Berpuluh tahun mengenal dan hidup bersama, semalam, pada hari ulang tahunnya, aku mencoba memeriksa segenap tulisan yang pernah aku buat untuknya. Dari ratusan tulisan, ternyata hanya tiga puisi yang ditujukan khusus untuk istriku.
Puisi pertama, bertahun 1991, sebelum kami meniah, dan isinya jauh dari romantis. Puisi kedua, bertahun 2009, dan puisi ketiga bertahun 2010, di tanggal kelahirannya.
Hai, betapa miskin kata untuk istriku. Sungguh, tersadari saat ini. Mohon maaf ya, istriku..
Selamat ulang tahun, senantiasa terjaga kesehatan dan semangat, tergenggam rasa bahagia di dalam menjali kehidupan ini dengan ikhlas.
Jatimas, 26 Desember 2020Â
Dan inilah ketiga puisi yang kumaksud itu:
Â
PADA TENGAH MALAM
: Bagi Sri
entah mengapa harus tengah malam, beragam bayang bangkitkan kegelisahan.Kamar kosong bisu mencekam mencengkram, tergolek tiada daya aku telentang. pikirku berlari siapkan pemberontakan. tiada daya aku terkulai. jadi pesakitan, kunikmati semuanya. hitam-putih hantarkan maya. kudapati akau dimana-mana penuhi ruang, gerakkan nestapa. kudapati aku mengelesot di jalan menjilati kotoran. kudapati aku berpacu dengan asap-asap motor langkai waktu. kudapati aku mengantuk menggantung pada jalan layang tengah kota. kudapati aku bersenyawa pada slogan-slogan dan papan iklan. kudapati aku berdiri kaku pada sebuah menara.

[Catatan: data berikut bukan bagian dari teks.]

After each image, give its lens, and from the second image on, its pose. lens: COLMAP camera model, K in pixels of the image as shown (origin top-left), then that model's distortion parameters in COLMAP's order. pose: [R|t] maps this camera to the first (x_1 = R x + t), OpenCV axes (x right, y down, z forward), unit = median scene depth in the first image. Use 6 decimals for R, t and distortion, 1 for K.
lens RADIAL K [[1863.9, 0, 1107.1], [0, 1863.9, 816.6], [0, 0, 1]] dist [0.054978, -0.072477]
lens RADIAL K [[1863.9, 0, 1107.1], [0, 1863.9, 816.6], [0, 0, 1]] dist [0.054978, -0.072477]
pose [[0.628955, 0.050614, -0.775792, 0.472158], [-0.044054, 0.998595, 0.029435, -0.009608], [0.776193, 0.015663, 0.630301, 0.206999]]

hirukpikuk dan hening berbau darah, amis, memuntahkan keranda. hai, siapakah aku, lewatkan keperian dan tersayatnya hati gerak awan, berputar, pekat, tak tampak matahari, terasa panas membakar tubuh-tubuhnya-tubuh yang terpecah bercecer sepanjang sungai-sungai hitam. langkah kaki kecil ragu mengucil terasing dari suara burung-burung gagak yang terus membangunkan kota sebelum hancur karena dosa-dosanya tertimbun berabad-abad lamanya sebagai tempat pembantaian ribuan nyawa bagi pertarungan tak berkesudahan.